## TEXT UNDER STUDY
__________________________________________________

At higher difficulties it becomes much harder to go Chuck Norris all the time.

Not impossible, and maybe even more fun, but much more difficult :)
 
Had this exact problem up til a few months ago, and the advice I got here (which worked, thank you) was all about city specialisation. A really good tip is to specialise your first three cities, capital a GP farm, as it usually has a few food sources and the bigger the pop, more specialists, more GPs it generates, next tow cities, one a moneyfarm/sciencefarm (almost always same city), Ideally with gold, silver, some luxury resources or floodplains in its fat cross, and one production city, i.e. one with plenty of hills. then after that place cities to gain resources or deny them to others... you need a far bigger and more combgined force army on Noble than you do on Warlord. Try and keep a tech lead but not at the expense of upgrades, i.e. if you are reasonably high on tech, and youve just become able to build macemen, stop all tech spending for a few turns, if it captures you a few good cities its well worth it in the long run.
 
"Slightly too difficult" is good - it means that you are on a learning curve that's not too steep.

If you lose, try to assess what you did wrong and then improve upon that.

Try to stick to 1 civ that you are comfortable with.... and 1 leader for a few games until you win. Then try a leader with similar traits.... see if you win there too. If so, you might have found traits that suit your style. If so, then look at what the speciality of that trait is - why does it aid you in your game.... conversely, can you live without that trait by understanding the strength it gives you and adapting your play to live without that particular bonus.

This is all theory-work, but its hard to help without more details. ;)
 
Top four changes to make when going from Warlord to Noble:

1. Hard specialization in your cities. Don't build a library in your military city. Don't build a cottage in a production city's BFC if you could build a farm and work one more hill tile. Don't break off unit production in your military city to chase a wonder. Not even if it's your best production city. Not even if you need that wonder. Stick to the roles you assign. Specialization is like writing: once you get really good, you can start to break the rules, but not until you know how to follow the rules in the first place.

2. Pick out a few must-have wonders at the outset, and then take steps to ensure you get them. This analysis is best carried out after you've explored the immediate area and know what resources you have to play with. On your first game, allow yourself five and work up from there. If a wonder's not on your list, don't start building it just because it's available. There's almost always something else you could be doing with those hammers. Exceptions can be made for Great Engineers, since they don't really interfere with your specialization. Once again, when you start getting the hang of Noble you can go back to Wonder-chasing, but for now less is more. Get a feel for which wonders you can do without, and which you prefer to capture from your Industrious neighbors.

3. Divide the world sharply between people who love you and people who hate you. This is generally decided by religion. If someone who doesn't share your religion asks for Open Borders, say no. You don't want to take the Diplomacy hit with your friends for trading with their enemies. If someone who shares your religion asks you for a tech, say yes unless you have a very good reason not to...such as completing a wonder, founding a religion, or racing to Liberalism. In exchange, don't be afraid to ask your friends for free techs. You've nothing to lose diplomatically, and it's really nice when they say yes. Join in on wars with your friends when possible, and ask them to help you out if your own wars start going downhill. Remember, you can always backstab your friends when you run out of enemies to kill.

__________________________________________________

## DATA LISTING

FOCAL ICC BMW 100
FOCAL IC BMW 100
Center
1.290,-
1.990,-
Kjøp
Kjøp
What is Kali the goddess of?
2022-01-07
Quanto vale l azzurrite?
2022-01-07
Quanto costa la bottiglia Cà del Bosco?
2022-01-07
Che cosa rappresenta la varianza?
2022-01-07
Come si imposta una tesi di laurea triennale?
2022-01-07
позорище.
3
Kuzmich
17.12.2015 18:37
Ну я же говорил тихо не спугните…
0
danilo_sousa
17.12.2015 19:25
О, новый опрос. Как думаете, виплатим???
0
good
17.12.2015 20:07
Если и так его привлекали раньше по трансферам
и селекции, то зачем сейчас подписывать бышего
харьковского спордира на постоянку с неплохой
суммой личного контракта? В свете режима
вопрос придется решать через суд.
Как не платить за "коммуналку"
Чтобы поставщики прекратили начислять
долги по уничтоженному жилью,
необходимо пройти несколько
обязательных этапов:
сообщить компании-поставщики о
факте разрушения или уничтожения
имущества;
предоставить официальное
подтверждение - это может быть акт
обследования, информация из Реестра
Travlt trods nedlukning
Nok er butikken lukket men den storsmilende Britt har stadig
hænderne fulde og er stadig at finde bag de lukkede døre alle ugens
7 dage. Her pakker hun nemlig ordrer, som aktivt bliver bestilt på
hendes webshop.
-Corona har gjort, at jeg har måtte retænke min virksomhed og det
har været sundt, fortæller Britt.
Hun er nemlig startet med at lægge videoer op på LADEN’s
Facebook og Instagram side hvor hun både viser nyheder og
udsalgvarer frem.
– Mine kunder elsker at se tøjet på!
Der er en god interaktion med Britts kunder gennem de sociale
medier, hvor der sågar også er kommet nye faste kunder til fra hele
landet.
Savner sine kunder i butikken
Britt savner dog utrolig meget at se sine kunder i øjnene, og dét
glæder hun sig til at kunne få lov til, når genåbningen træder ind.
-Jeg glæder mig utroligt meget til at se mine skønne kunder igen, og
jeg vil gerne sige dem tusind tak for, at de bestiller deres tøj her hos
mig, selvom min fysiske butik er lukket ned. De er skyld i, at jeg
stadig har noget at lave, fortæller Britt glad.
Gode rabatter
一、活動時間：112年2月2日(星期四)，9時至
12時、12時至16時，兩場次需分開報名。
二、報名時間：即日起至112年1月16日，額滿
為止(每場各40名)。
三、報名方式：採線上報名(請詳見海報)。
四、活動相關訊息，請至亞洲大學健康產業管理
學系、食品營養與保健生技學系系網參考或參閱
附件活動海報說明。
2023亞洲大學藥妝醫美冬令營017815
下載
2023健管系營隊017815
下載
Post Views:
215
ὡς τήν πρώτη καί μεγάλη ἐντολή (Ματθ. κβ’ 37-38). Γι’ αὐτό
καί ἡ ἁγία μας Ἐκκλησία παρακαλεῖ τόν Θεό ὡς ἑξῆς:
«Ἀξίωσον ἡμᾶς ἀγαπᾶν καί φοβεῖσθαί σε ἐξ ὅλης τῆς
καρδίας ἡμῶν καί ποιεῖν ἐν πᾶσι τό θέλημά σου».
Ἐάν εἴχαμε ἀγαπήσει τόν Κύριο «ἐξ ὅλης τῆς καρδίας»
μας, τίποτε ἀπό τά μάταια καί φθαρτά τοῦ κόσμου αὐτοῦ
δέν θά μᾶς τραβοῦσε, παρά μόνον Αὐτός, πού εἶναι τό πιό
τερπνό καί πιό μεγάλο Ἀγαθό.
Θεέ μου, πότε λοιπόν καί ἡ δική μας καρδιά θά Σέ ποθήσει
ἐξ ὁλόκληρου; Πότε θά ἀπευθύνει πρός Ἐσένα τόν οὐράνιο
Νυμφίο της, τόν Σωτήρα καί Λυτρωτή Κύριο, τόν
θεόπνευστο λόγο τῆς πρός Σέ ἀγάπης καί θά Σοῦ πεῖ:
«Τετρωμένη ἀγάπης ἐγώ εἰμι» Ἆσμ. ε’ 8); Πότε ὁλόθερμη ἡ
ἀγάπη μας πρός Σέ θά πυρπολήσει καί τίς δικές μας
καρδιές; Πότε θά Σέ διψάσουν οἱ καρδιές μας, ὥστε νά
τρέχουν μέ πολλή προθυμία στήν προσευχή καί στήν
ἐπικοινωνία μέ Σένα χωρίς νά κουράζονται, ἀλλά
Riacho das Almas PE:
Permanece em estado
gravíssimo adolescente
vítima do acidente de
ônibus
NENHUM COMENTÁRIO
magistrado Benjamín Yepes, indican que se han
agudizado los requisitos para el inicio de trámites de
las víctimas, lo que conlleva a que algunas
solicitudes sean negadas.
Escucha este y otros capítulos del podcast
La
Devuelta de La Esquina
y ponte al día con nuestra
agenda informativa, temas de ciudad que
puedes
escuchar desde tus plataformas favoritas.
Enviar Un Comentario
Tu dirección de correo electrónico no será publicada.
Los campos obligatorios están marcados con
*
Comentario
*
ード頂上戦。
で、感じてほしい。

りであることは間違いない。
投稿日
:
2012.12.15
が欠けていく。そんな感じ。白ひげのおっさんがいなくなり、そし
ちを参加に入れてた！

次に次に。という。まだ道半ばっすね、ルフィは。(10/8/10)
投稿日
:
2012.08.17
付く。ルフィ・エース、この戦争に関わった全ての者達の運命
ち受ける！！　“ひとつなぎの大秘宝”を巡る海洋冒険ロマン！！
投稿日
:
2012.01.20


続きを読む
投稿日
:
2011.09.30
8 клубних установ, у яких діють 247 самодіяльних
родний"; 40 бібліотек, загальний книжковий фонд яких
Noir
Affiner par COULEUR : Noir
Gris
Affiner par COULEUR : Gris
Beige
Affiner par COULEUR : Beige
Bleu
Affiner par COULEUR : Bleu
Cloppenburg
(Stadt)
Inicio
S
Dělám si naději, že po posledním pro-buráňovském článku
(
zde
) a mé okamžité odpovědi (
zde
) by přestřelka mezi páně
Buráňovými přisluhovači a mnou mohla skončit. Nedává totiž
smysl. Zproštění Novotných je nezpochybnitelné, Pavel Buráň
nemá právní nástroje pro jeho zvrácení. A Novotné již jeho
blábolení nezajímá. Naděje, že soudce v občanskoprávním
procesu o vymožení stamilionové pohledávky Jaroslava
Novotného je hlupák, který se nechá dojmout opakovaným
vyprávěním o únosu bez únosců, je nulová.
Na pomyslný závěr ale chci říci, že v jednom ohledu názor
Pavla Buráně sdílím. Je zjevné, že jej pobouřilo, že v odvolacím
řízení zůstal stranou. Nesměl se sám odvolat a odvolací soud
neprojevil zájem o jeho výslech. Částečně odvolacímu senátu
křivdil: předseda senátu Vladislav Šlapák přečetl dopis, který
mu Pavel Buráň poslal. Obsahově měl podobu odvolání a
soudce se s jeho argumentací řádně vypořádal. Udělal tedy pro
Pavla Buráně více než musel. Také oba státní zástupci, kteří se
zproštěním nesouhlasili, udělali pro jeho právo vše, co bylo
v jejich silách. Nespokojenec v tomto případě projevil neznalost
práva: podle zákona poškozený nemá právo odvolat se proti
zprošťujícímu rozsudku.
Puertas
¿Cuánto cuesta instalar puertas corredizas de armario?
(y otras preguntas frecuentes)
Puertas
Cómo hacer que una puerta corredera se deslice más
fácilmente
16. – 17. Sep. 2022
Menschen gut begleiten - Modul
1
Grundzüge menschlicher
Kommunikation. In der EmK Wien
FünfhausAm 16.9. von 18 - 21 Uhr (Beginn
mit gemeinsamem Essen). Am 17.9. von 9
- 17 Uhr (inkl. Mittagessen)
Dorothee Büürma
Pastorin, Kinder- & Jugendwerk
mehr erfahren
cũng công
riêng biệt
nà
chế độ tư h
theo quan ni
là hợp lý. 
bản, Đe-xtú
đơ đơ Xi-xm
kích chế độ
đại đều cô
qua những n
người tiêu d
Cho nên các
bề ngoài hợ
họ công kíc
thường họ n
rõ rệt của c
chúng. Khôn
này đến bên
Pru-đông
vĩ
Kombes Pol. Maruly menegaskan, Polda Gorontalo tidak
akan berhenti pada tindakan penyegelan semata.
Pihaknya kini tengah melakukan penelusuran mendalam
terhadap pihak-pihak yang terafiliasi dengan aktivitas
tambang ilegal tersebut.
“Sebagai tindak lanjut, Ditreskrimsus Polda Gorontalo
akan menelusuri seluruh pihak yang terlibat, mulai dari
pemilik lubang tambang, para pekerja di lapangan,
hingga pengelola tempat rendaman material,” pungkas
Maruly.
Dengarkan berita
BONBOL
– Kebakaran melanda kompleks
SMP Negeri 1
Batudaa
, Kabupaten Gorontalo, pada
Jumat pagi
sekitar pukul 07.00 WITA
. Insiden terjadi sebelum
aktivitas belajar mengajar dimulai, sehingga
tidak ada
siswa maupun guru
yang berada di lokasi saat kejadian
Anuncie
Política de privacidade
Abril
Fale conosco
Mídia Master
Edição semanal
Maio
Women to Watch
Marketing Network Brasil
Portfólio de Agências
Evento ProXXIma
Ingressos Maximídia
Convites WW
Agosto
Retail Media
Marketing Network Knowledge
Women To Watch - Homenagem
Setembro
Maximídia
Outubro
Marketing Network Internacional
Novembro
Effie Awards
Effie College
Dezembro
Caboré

__________________________________________________

## WORK INSTRUCTION 1
Answer these questions from the Warlord-to-Noble advice text.
(a) What does the text say "Slightly too difficult" means?
(b) How many must-have wonders should you allow yourself on your first game?
(c) What generally decides the split between people who love you and people who hate you?
## WORK INSTRUCTION 2
Echo the part of the Warlord-to-Noble advice text that opens with the words containing "If you lose, try" and closes with "more details. ;)".

## ANSWER SPACE 1
(a) It means you are on a learning curve that's not too steep.
(b) Five.
(c) Religion.

## ANSWER SPACE 2
If you lose, try to assess what you did wrong and then improve upon that.

Try to stick to 1 civ that you are comfortable with.... and 1 leader for a few games until you win. Then try a leader with similar traits.... see if you win there too. If so, you might have found traits that suit your style. If so, then look at what the speciality of that trait is - why does it aid you in your game.... conversely, can you live without that trait by understanding the strength it gives you and adapting your play to live without that particular bonus.

This is all theory-work, but its hard to help without more details. ;)